Saved data entries:
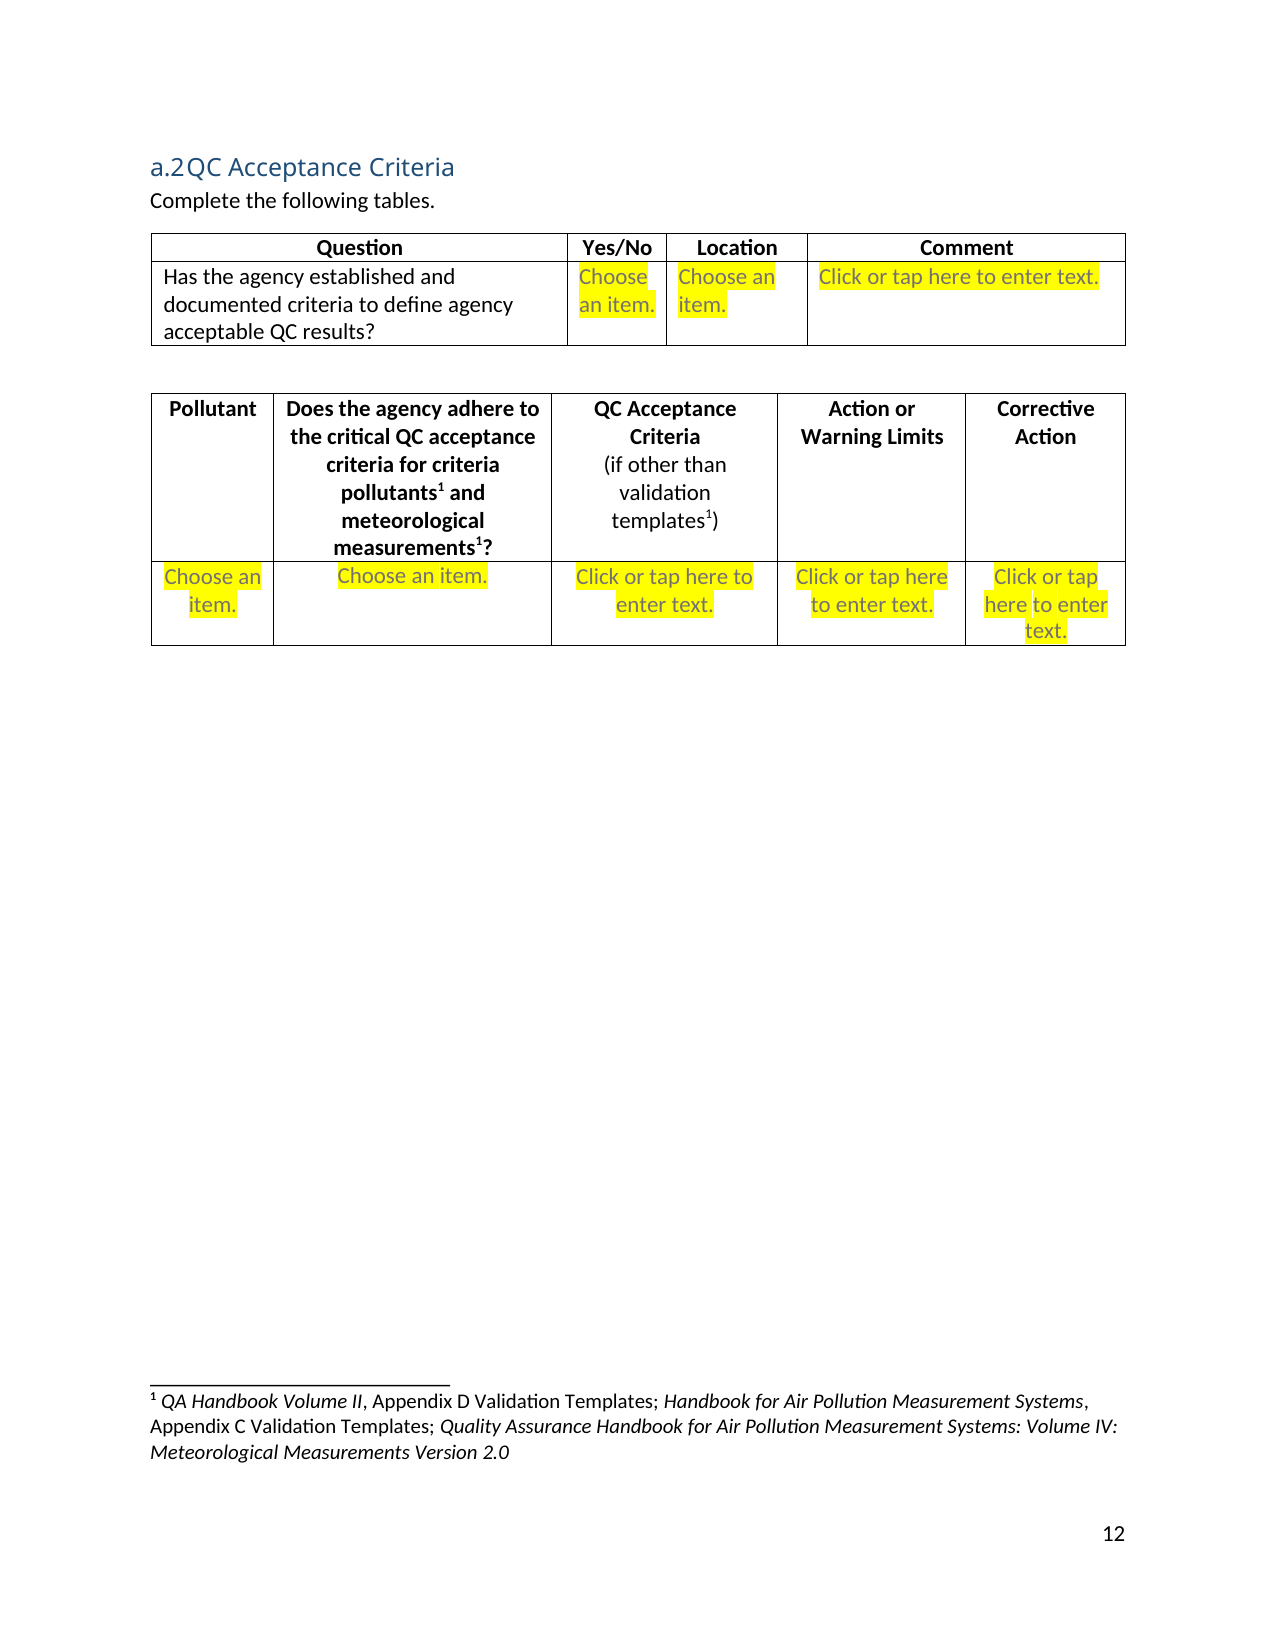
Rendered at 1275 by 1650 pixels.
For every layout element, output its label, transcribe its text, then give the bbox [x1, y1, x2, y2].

table_cell Click or tap here to enter text. [966, 562, 1125, 645]
table_header Pollutant [152, 394, 273, 561]
subtitle QC Acceptance Criteria [150, 150, 1250, 184]
table_header Comment [808, 234, 1125, 261]
table_cell Has the agency established and documented criteria to define agency acceptable QC results? [152, 262, 567, 345]
table_cell Choose an item. [152, 562, 273, 645]
table_header Action or Warning Limits [778, 394, 965, 561]
table_cell Choose an item. [667, 262, 807, 345]
table_header Corrective Action [966, 394, 1125, 561]
table_header QC Acceptance Criteria (if other than validation templates1) [552, 394, 777, 561]
table_header Yes/No [568, 234, 666, 261]
table_header Does the agency adhere to the critical QC acceptance criteria for criteria pollutants1 and meteorological measurements1? [274, 394, 551, 561]
text 1 QA Handbook Volume II, Appendix D Validation Templates; Handbook for Air Pollution Measurement Systems, Appendix C Validation Templates; Quality Assurance Handbook for Air Pollution Measurement Systems: Volume IV: Meteorological Measurements Version 2.0 [150, 1388, 1121, 1464]
table_header Question [152, 234, 567, 261]
table_cell Choose an item. [274, 562, 551, 645]
text Complete the following tables. [150, 186, 1250, 214]
table_cell Click or tap here to enter text. [778, 562, 965, 645]
table_cell Click or tap here to enter text. [552, 562, 777, 645]
table_header Location [667, 234, 807, 261]
table_cell Choose an item. [568, 262, 666, 345]
table_cell Click or tap here to enter text. [808, 262, 1125, 345]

- TASK GOAL
Go through the data and return each line where the word "Action" appears.

- ANSWER FOR THE TASK
table_header Action or Warning Limits [778, 394, 965, 561]
table_header Corrective Action [966, 394, 1125, 561]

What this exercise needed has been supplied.